In an article published in Human Factors, “Allocating Attention to Detect Motorcycles,” scientists point to the concept of something called “inattentional blindness” as the main culprit behind the phenomenon of motorcycles literally disappearing from motorists’ vision. When a car driver fails to see an object even though it’s clearly in plain sight, that circumstance can lead to “looked-but-failed-to-see” (LBFTS) accidents.
The researchers explain that motorists’ brains are unable to process every bit of the huge amount of information that comes at them while driving. The brain’s solution is to decide which information is most important. Because LBFTS crashes are the most common type of accidents involving motorcycles, scientists say it points to a connection with the way the brain filters out information.
This phenomenon is at work in situations where drivers appear to be looking directly at a motorcycle, yet still pull out into its path, the researchers say.
Research subjects failed to see the motorcycle
In an experiment, adult drivers looked at a series of photos showing typical road situations from the driver’s perspective. They were asked whether the situations showed safe or unsafe driving conditions. In the last photo, the scientists showed an unexpected object, either a motorcycle or a taxi. Nearly half of all participants failed to see the object. Of the half who did detect something different, nearly one-third were less likely to see the taxi, but nearly two-thirds were less likely to see the motorcycle.
So, with a human brain that’s apparently hard-wired to ignore you on your bike, how can you be sure automobile drivers see you, pay attention to you in traffic, and make certain they avoid getting into an accident with you? Here are some time-honored suggestions.
Use color – Make everything colorful. Buy a brightly colored bike. Wear colorful gear, ideally with reflective coatings. Wear a bright helmet. One study demonstrated that bright clothing, and especially a bright helmet, can reduce your odds of being in a crash. Riders with a white helmet were 25 percent less likely to be in an accident than riders wearing a black helmet. Bright helmets in other colors reduced accident likelihood by nearly 20 percent.
Use reflective tape – Not ready to buy a new bike or new gear to increase visibility? Use reflective tape on front, back and sides to turn a neutral bike and dark gear into objects that can’t easily be missed, particularly at night.

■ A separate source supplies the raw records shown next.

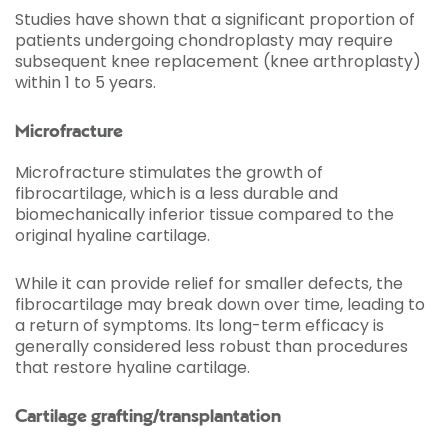
Studies have shown that a significant proportion of
patients undergoing chondroplasty may require
subsequent knee replacement (knee arthroplasty)
within 1 to 5 years.
Microfracture
Microfracture stimulates the growth of
fibrocartilage, which is a less durable and
biomechanically inferior tissue compared to the
original hyaline cartilage.
While it can provide relief for smaller defects, the
fibrocartilage may break down over time, leading to
a return of symptoms. Its long-term efficacy is
generally considered less robust than procedures
that restore hyaline cartilage.
Cartilage grafting/transplantation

Tap the brakes – A technique used by many riders when they sense they’re being followed too closely by a car. Tap the brakes just enough to activate your brake lights. If a driver is paying attention, they should get the message.
Use your lights – Some motorcyclists use their high beam during daylight hours when it’s unlikely to be too bright for oncoming drivers. Research also shows that running lights help oncoming drivers with better depth perception to make it easier for them to estimate the speed of your bike. Headlight modulators for motorcycles have been added to the federal motor vehicle safety standards. These devices vary the intensity of your headlight between 17 and 70 percent, 240 times a minute, creating a strobe effect that automobile drivers can’t miss.
Making yourself more visible to other drivers can keep you safer and let you relax and enjoy the ride.